### Work instruction
Copy out every line of the data that has the word "read" somewhere in it.

### Stored data entries
====================

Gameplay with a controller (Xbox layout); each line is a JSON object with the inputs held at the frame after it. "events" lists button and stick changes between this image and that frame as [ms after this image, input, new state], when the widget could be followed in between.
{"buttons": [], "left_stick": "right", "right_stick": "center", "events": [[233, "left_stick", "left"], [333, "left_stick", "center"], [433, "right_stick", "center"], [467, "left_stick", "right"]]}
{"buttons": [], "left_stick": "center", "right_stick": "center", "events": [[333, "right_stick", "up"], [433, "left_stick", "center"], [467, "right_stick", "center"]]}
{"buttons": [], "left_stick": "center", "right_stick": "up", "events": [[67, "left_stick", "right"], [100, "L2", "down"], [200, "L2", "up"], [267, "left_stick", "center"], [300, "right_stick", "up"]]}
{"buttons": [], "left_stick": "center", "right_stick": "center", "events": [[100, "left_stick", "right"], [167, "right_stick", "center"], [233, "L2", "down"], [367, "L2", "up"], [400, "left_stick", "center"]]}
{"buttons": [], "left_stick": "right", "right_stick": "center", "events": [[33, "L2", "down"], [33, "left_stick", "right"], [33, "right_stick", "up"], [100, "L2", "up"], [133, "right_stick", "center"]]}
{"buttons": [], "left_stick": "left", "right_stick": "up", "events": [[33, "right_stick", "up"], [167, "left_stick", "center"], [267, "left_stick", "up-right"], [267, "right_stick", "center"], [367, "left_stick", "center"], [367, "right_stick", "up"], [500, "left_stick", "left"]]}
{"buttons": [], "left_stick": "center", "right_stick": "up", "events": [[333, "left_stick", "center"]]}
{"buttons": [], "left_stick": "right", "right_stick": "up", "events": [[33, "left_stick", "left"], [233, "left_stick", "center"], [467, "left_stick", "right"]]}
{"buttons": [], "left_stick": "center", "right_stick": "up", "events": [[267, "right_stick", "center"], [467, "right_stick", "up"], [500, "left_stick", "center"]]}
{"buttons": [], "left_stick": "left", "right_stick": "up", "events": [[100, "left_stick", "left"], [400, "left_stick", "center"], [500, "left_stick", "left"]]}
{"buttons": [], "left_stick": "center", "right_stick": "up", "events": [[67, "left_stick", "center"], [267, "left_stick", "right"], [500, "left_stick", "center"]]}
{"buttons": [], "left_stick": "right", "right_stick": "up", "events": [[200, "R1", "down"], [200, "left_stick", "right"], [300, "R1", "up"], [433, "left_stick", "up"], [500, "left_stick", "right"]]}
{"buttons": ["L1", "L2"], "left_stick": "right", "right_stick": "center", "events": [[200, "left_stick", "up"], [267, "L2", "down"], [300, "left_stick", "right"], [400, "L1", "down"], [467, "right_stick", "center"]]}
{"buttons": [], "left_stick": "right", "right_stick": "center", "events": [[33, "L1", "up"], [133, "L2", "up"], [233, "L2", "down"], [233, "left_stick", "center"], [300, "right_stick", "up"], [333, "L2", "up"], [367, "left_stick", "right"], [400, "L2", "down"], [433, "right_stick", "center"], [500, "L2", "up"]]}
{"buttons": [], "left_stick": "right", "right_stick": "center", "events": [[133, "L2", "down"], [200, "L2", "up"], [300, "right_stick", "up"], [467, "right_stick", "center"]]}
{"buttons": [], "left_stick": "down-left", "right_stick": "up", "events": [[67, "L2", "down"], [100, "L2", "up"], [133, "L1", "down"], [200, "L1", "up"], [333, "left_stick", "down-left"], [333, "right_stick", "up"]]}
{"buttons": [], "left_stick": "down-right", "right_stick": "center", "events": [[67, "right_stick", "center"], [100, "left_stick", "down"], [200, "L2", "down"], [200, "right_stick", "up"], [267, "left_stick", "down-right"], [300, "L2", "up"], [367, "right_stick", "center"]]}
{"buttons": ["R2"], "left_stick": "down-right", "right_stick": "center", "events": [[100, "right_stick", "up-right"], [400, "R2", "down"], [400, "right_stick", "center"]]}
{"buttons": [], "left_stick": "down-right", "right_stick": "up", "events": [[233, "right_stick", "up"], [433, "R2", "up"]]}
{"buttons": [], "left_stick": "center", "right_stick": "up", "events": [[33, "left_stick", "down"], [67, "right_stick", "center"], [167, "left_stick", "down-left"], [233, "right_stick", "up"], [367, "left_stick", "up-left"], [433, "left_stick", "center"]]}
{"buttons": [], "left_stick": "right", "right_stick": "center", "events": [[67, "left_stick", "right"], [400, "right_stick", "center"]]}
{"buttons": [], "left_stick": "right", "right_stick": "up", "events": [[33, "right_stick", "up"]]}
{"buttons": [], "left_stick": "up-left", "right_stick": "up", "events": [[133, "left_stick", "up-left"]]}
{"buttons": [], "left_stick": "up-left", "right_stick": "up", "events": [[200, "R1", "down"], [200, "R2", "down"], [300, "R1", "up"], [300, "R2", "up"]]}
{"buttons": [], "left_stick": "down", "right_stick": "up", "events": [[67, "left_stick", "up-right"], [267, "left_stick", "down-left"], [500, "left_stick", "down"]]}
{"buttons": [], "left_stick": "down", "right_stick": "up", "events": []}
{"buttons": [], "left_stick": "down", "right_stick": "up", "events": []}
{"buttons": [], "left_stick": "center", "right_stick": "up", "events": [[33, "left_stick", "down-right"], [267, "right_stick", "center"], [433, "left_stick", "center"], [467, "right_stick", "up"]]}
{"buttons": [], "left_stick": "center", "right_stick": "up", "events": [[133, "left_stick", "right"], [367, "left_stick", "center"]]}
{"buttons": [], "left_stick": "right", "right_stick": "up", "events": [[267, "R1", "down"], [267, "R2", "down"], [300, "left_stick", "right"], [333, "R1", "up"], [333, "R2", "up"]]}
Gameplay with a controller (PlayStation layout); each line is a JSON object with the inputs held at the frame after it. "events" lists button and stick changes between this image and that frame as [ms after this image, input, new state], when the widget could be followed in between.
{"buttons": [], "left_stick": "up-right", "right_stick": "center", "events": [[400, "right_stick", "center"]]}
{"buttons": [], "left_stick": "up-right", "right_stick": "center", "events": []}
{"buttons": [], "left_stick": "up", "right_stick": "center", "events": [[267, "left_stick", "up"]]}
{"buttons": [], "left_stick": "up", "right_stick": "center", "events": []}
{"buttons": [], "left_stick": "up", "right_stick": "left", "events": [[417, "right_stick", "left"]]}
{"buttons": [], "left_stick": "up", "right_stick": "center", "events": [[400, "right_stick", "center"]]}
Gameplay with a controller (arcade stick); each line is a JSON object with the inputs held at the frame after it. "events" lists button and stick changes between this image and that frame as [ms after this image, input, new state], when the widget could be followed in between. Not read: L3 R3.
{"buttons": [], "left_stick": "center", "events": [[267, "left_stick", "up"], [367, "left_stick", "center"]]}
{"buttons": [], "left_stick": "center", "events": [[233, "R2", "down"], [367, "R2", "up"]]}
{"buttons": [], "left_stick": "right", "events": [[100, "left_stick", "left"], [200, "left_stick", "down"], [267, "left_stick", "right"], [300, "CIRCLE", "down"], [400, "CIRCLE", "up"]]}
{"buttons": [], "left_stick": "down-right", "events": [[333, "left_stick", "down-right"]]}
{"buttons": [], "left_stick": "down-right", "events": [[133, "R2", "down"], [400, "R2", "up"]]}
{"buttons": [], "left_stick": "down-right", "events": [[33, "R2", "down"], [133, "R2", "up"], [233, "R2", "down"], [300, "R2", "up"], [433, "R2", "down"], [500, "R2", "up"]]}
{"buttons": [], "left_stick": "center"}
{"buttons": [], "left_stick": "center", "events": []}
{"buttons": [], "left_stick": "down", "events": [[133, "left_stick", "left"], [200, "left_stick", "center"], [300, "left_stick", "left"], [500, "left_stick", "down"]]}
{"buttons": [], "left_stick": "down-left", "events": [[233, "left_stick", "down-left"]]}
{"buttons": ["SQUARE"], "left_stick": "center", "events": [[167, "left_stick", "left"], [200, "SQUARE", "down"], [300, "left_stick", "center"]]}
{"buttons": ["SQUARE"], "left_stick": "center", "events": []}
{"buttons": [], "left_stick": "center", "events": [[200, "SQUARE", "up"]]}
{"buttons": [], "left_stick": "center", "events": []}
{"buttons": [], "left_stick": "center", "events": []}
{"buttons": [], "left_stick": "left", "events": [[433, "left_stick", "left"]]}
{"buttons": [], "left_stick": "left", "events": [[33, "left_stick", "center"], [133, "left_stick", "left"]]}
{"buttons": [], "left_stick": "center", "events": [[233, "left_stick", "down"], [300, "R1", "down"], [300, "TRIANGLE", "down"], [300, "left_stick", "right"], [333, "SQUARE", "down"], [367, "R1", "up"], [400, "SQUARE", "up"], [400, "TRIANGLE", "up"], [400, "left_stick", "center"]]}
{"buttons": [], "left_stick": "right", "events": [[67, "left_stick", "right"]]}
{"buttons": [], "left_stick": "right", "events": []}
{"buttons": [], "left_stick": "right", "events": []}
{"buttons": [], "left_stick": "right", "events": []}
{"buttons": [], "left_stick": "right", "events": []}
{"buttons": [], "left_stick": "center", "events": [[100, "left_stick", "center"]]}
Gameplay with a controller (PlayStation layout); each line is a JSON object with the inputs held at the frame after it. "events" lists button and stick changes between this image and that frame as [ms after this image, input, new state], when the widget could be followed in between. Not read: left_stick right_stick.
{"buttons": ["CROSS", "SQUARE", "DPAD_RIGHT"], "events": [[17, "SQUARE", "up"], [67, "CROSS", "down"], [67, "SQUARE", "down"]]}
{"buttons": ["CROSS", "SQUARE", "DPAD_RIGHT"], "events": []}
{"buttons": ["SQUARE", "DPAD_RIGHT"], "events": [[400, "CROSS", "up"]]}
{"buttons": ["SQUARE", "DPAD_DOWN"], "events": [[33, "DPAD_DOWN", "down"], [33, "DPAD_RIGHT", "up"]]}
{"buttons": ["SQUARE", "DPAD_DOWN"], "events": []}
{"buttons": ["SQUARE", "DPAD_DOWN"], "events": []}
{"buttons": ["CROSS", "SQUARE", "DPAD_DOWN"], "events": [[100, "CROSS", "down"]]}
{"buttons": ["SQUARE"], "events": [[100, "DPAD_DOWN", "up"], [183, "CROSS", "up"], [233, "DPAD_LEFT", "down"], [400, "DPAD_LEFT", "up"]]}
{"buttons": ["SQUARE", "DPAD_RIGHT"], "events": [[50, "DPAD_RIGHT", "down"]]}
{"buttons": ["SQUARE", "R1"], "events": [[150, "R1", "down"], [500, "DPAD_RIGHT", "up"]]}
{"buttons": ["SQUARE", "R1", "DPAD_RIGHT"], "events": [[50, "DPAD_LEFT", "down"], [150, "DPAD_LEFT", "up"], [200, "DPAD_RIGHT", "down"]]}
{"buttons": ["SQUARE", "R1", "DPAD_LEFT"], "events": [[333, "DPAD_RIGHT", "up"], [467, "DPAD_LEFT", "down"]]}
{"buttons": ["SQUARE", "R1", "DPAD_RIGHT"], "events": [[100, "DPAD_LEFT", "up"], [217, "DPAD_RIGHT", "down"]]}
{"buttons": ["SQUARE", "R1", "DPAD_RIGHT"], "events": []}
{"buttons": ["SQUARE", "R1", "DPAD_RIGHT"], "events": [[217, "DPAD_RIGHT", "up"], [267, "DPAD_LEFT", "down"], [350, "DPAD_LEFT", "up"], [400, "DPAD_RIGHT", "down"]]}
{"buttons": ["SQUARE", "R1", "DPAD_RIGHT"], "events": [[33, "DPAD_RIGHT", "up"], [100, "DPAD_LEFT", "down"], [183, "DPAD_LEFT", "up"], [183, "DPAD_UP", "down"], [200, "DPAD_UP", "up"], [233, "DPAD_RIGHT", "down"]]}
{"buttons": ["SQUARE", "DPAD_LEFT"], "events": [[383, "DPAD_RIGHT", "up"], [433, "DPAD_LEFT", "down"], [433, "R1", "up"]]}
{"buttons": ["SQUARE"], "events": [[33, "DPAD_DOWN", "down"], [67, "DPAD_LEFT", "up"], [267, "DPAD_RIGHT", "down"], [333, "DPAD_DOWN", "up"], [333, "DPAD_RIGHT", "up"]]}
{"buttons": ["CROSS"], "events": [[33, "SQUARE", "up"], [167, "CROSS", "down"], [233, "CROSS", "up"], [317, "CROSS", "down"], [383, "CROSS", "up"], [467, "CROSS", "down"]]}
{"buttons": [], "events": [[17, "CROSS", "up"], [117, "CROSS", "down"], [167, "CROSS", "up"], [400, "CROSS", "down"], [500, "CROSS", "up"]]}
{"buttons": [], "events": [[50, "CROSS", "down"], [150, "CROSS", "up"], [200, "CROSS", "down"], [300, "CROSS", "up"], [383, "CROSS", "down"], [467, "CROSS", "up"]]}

====================

### Output of the exercise
Gameplay with a controller (arcade stick); each line is a JSON object with the inputs held at the frame after it. "events" lists button and stick changes between this image and that frame as [ms after this image, input, new state], when the widget could be followed in between. Not read: L3 R3.
Gameplay with a controller (PlayStation layout); each line is a JSON object with the inputs held at the frame after it. "events" lists button and stick changes between this image and that frame as [ms after this image, input, new state], when the widget could be followed in between. Not read: left_stick right_stick.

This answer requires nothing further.